### GIVEN DATA ###

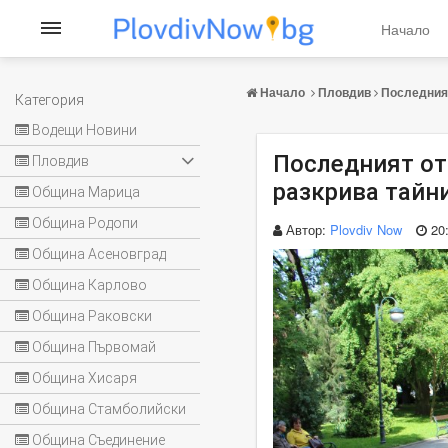
Начало
Начало
Пловдив
Последният
Категория
Водещи Новини
Последният от
Пловдив
разкрива тайн
Община Марица
Община Родопи
Автор:
Plovdiv Now
20
Община Асеновград
Община Карлово
Община Раковски
Община Първомай
Община Хисаря
Община Стамболийски
Община Съединение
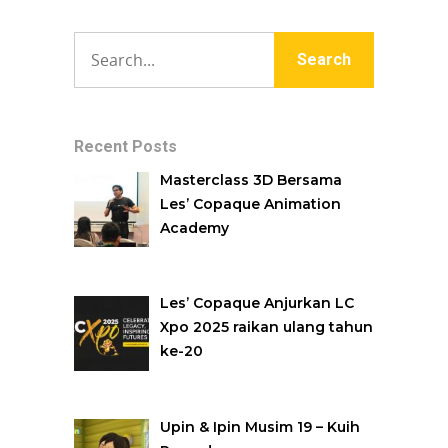
Recent Posts
Masterclass 3D Bersama
Les’ Copaque Animation
Academy
Les’ Copaque Anjurkan LC
Xpo 2025 raikan ulang tahun
ke-20
Upin & Ipin Musim 19 – Kuih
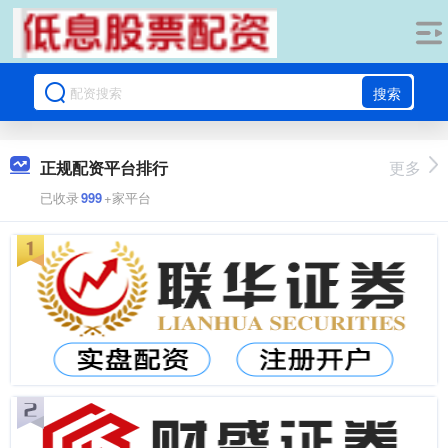
搜索
正规配资平台排行
更多
已收录
999
+家平台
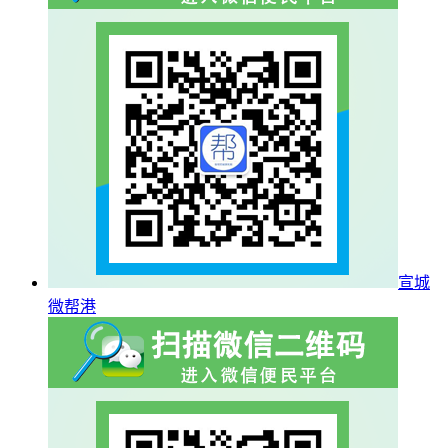
宣城
微帮港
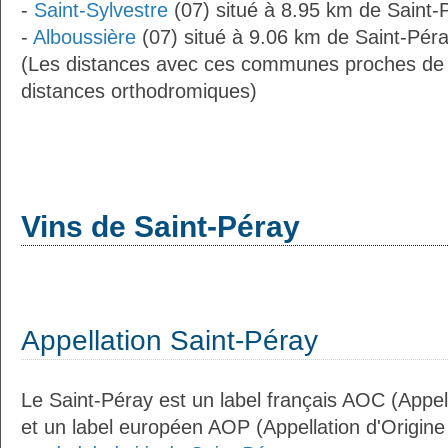
-
Saint-Sylvestre
(07) situé à 8.95 km de Saint-
-
Alboussière
(07) situé à 9.06 km de Saint-Péra
(Les distances avec ces communes proches de 
distances orthodromiques)
Vins de Saint-Péray
Appellation Saint-Péray
Le Saint-Péray est un label français AOC (Appell
et un label européen AOP (Appellation d'Origin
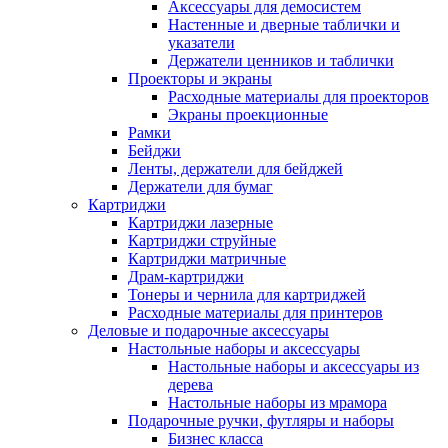
Аксессуары для демосистем
Настенные и дверные таблички и
указатели
Держатели ценников и таблички
Проекторы и экраны
Расходные материалы для проекторов
Экраны проекционные
Рамки
Бейджи
Ленты, держатели для бейджей
Держатели для бумаг
Картриджи
Картриджи лазерные
Картриджи струйные
Картриджи матричные
Драм-картриджи
Тонеры и чернила для картриджей
Расходные материалы для принтеров
Деловые и подарочные аксессуары
Настольные наборы и аксессуары
Настольные наборы и аксессуары из
дерева
Настольные наборы из мрамора
Подарочные ручки, футляры и наборы
Бизнес класса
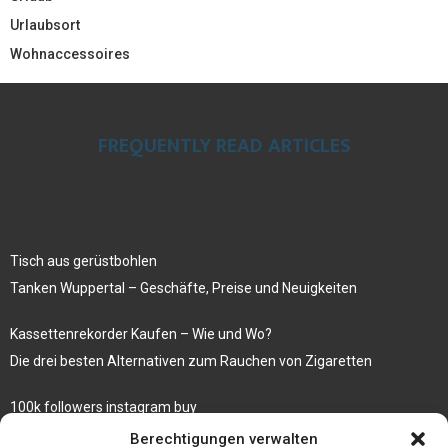
Urlaubsort
Wohnaccessoires
FREQUENTLY READ ARTICLES
Tisch aus gerüstbohlen
Tanken Wuppertal – Geschäfte, Preise und Neuigkeiten
Kassettenrekorder Kaufen – Wie und Wo?
Die drei besten Alternativen zum Rauchen von Zigaretten
100k followers instagram buy
Rezepte für gekochte Süßkartoffeln
Berechtigungen verwalten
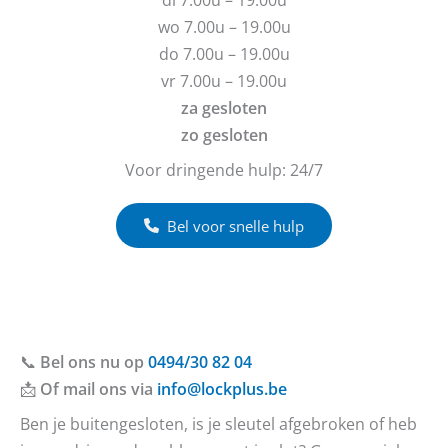
e
h
wo 7.00u – 19.00u
n
t
do 7.00u – 19.00u
?
vr 7.00u – 19.00u
za gesloten
zo gesloten
Voor dringende hulp: 24/7
Bel voor snelle hulp
📞
Bel ons nu op
0494/30 82 04
📩
Of mail ons via
info@lockplus.be
Ben je buitengesloten, is je sleutel afgebroken of heb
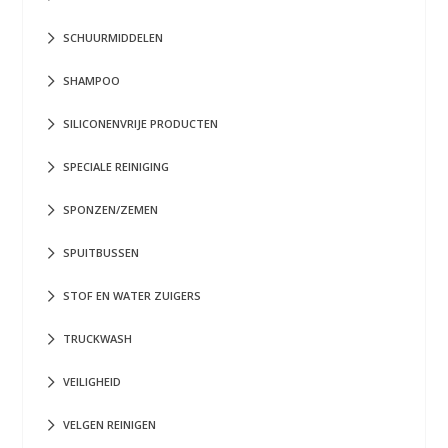
SCHUURMIDDELEN
SHAMPOO
SILICONENVRIJE PRODUCTEN
SPECIALE REINIGING
SPONZEN/ZEMEN
SPUITBUSSEN
STOF EN WATER ZUIGERS
TRUCKWASH
VEILIGHEID
VELGEN REINIGEN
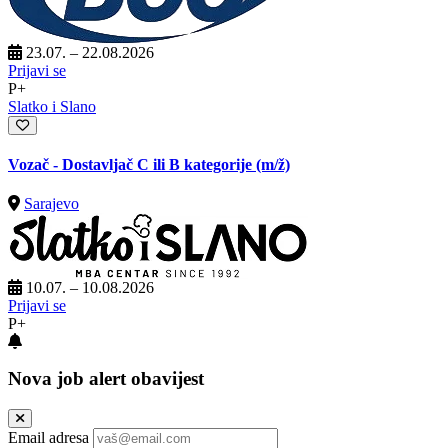
23.07. – 22.08.2026
Prijavi se
P+
Slatko i Slano
Vozač - Dostavljač C ili B kategorije
(m/ž)
Sarajevo
10.07. – 10.08.2026
Prijavi se
P+
Nova job alert obavijest
Email adresa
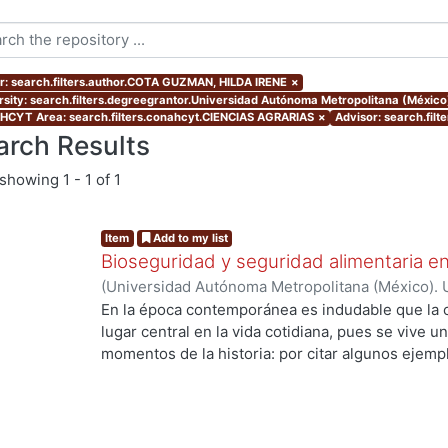
r: search.filters.author.COTA GUZMAN, HILDA IRENE
×
rsity: search.filters.degreegrantor.Universidad Autónoma Metropolitana (Méxic
CYT Area: search.filters.conahcyt.CIENCIAS AGRARIAS
×
Advisor: search.fil
arch Results
showing
1 - 1 of 1
Item
Add to my list
Bioseguridad y seguridad alimentaria en
(
Universidad Autónoma Metropolitana (México). 
de Servicios de Información.
,
2010-11-12
)
COTA 
En la época contemporánea es indudable que la c
lugar central en la vida cotidiana, pues se vive u
momentos de la historia: por citar algunos ejempl
ingeniería genética y la biología molecular que h
ng...
los recursos genéticos, la creación de la vida en 
especies. Los desarrollos científico tecnológico
de la sociedad, ya que están inmersos en un con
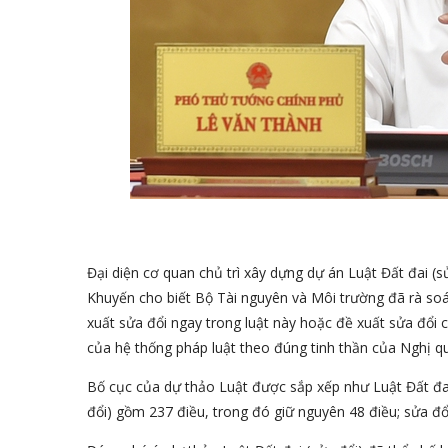
Đại diện cơ quan chủ trì xây dựng dự án Luật Đất đai (
Khuyến cho biết Bộ Tài nguyên và Môi trường đã rà soát
xuất sửa đổi ngay trong luật này hoặc đề xuất sửa đổi 
của hệ thống pháp luật theo đúng tinh thần của Nghị 
Bố cục của dự thảo Luật được sắp xếp như Luật Đất đa
đổi) gồm 237 điều, trong đó giữ nguyên 48 điều; sửa đổi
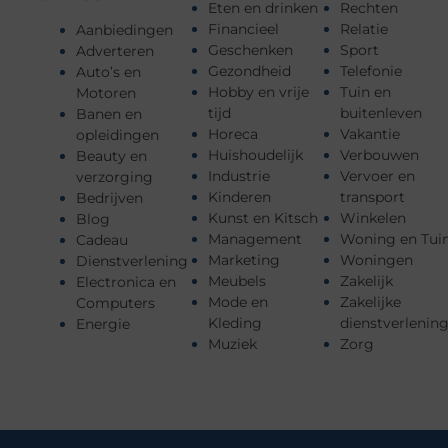
Eten en drinken
Rechten
Financieel
Relatie
Aanbiedingen
Geschenken
Sport
Adverteren
Gezondheid
Telefonie
Auto’s en
Hobby en vrije
Tuin en
Motoren
tijd
buitenleven
Banen en
Horeca
Vakantie
opleidingen
Huishoudelijk
Verbouwen
Beauty en
Industrie
Vervoer en
verzorging
Kinderen
transport
Bedrijven
Kunst en Kitsch
Winkelen
Blog
Management
Woning en Tui
Cadeau
Marketing
Woningen
Dienstverlening
Meubels
Zakelijk
Electronica en
Mode en
Zakelijke
Computers
Kleding
dienstverlenin
Energie
Muziek
Zorg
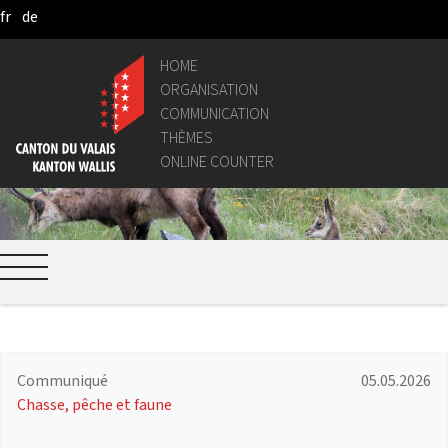
fr
de
Skip to Main Content
HOME
ORGANISATION
COMMUNICATION
THÈMES
ONLINE COUNTER
Communiqué
05.05.2026
Chasse, pêche et faune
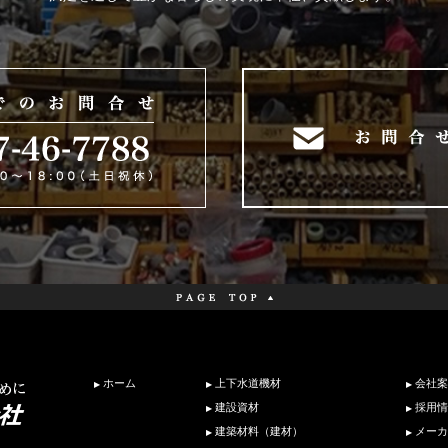
ホーム
上下水道機材
会社案
建設資材
採用情
建築材料（建材）
メーカ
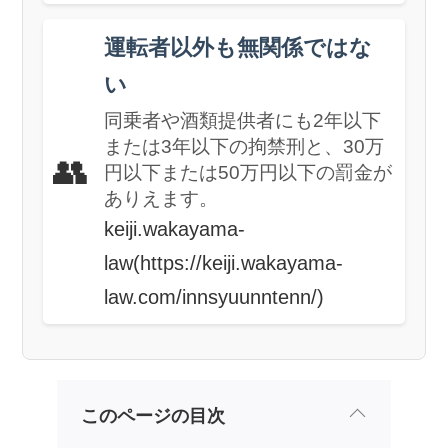
運転者以外も無関係ではな
い
同乗者や酒類提供者にも2年以下
または3年以下の拘禁刑と、30万
👥
円以下または50万円以下の罰金が
ありえます。
keiji.wakayama-
law(https://keiji.wakayama-
law.com/innsyuunntenn/)
このページの目次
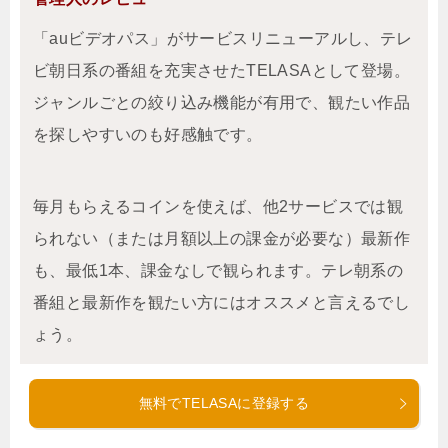
「auビデオパス」がサービスリニューアルし、テレ
ビ朝日系の番組を充実させたTELASAとして登場。
ジャンルごとの絞り込み機能が有用で、観たい作品
を探しやすいのも好感触です。
毎月もらえるコインを使えば、他2サービスでは観
られない（または月額以上の課金が必要な）最新作
も、最低1本、課金なしで観られます。テレ朝系の
番組と最新作を観たい方にはオススメと言えるでし
ょう。
無料でTELASAに登録する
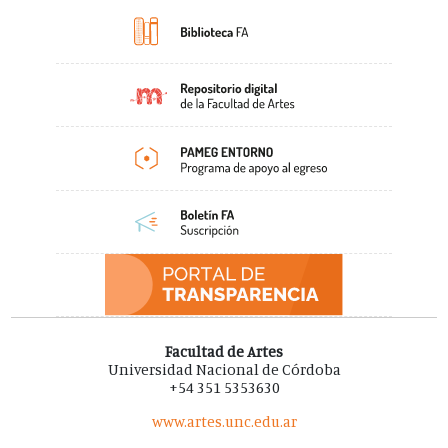
Facultad de Artes
Universidad Nacional de Córdoba
+54 351 5353630
www.artes.unc.edu.ar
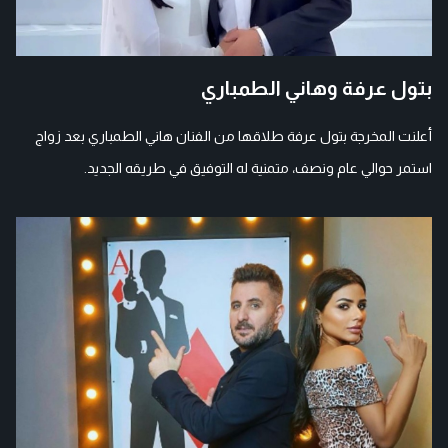
بتول عرفة وهاني الطمباري
أعلنت المخرجة بتول عرفة طلاقها من الفنان هاني الطمباري بعد زواج
استمر حوالي عام ونصف، متمنية له التوفيق في طريقه الجديد.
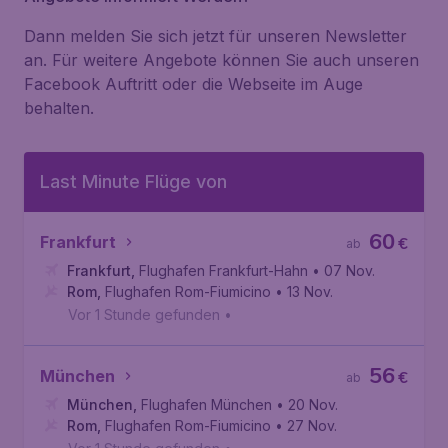
Dann melden Sie sich jetzt für unseren Newsletter
an. Für weitere Angebote können Sie auch unseren
Facebook Auftritt oder die Webseite im Auge
behalten.
Last Minute Flüge von
60
Frankfurt
€
ab
Frankfurt
,
Flughafen Frankfurt-Hahn
• 07 Nov.
Rom
,
Flughafen Rom-Fiumicino
• 13 Nov.
Vor 1 Stunde gefunden
•
56
München
€
ab
München
,
Flughafen München
• 20 Nov.
Rom
,
Flughafen Rom-Fiumicino
• 27 Nov.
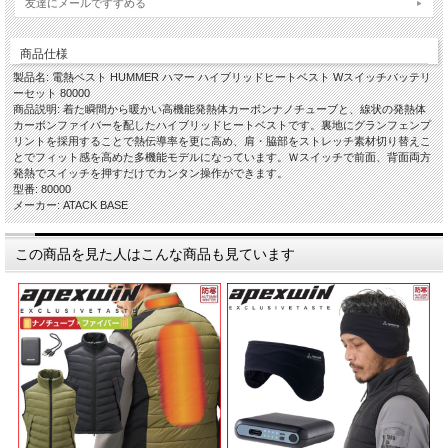
友達にメールですすめる
商品仕様
製品名: 電熱ベスト HUMMER ハマー ハイブリッドヒートベスト Wスイッチバッテリ
ーセット 80000
商品説明: 着た瞬間から暖かい高機能発熱体カーボンナノチューブと、線状の発熱体
カーボンファイバーを配したハイブリッドヒートベストです。裏地にグランフェンプ
リントを採用することで熱伝導率を更に高め、肩・脇部をストレッチ素材切り替えこ
とでフィット感を高めた多機能モデルになっています。Ｗスイッチで前面、背面両方
発熱でスイッチを押すだけでカンタン操作ができます。
型番: 80000
メーカー: ATACK BASE
この商品を見た人はこんな商品も見ています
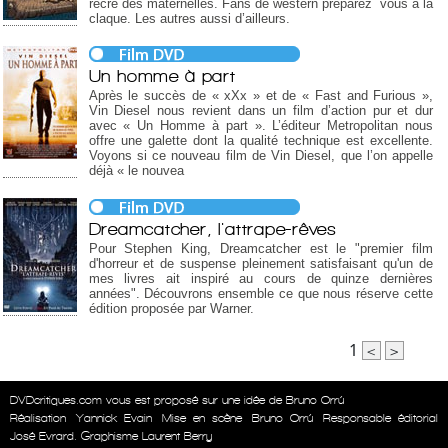
récré des maternelles. Fans de western préparez vous à la
claque. Les autres aussi d’ailleurs.
Un homme à part
Après le succès de « xXx » et de « Fast and Furious »,
Vin Diesel nous revient dans un film d’action pur et dur
avec « Un Homme à part ». L’éditeur Metropolitan nous
offre une galette dont la qualité technique est excellente.
Voyons si ce nouveau film de Vin Diesel, que l’on appelle
déjà « le nouvea
Dreamcatcher, l'attrape-rêves
Pour Stephen King, Dreamcatcher est le "premier film
d'horreur et de suspense pleinement satisfaisant qu'un de
mes livres ait inspiré au cours de quinze dernières
années". Découvrons ensemble ce que nous réserve cette
édition proposée par Warner.
1
<
>
DVDcritiques.com vous est proposé sur une idée de Bruno Orrú
Réalisation
Yannick Evain
Mise en scène
Bruno Orrú
Responsable éditorial
José Evrard. Graphisme Laurent Berry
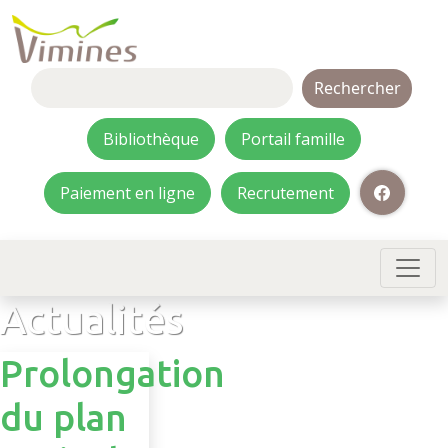
Rechercher :
Bibliothèque
Portail famille
Paiement en ligne
Recrutement
Actualités
Prolongation
du plan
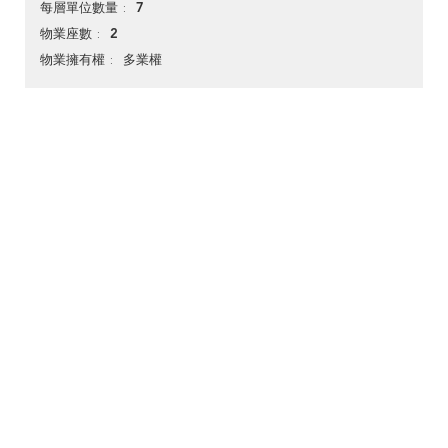
7
每層單位數量
2
物業座數
多業權
物業擁有權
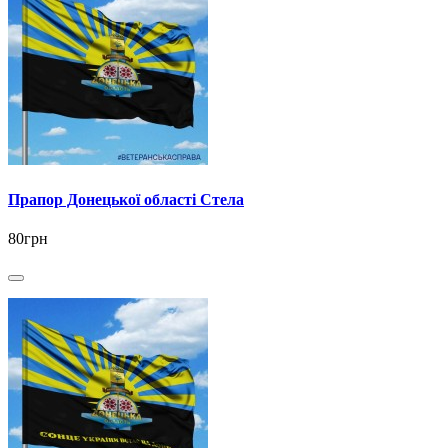
Прапор Донецької області Стела
80грн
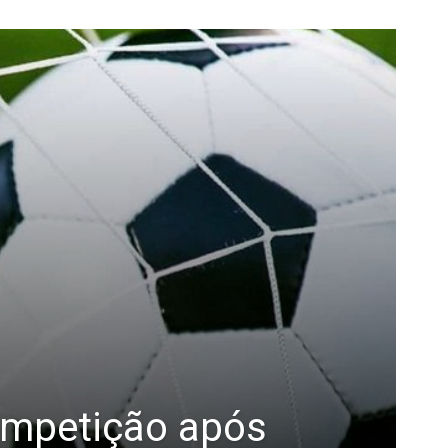
competição após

###

Tally the lines in the material above that contain the string "Flughafen", and give only that number.

4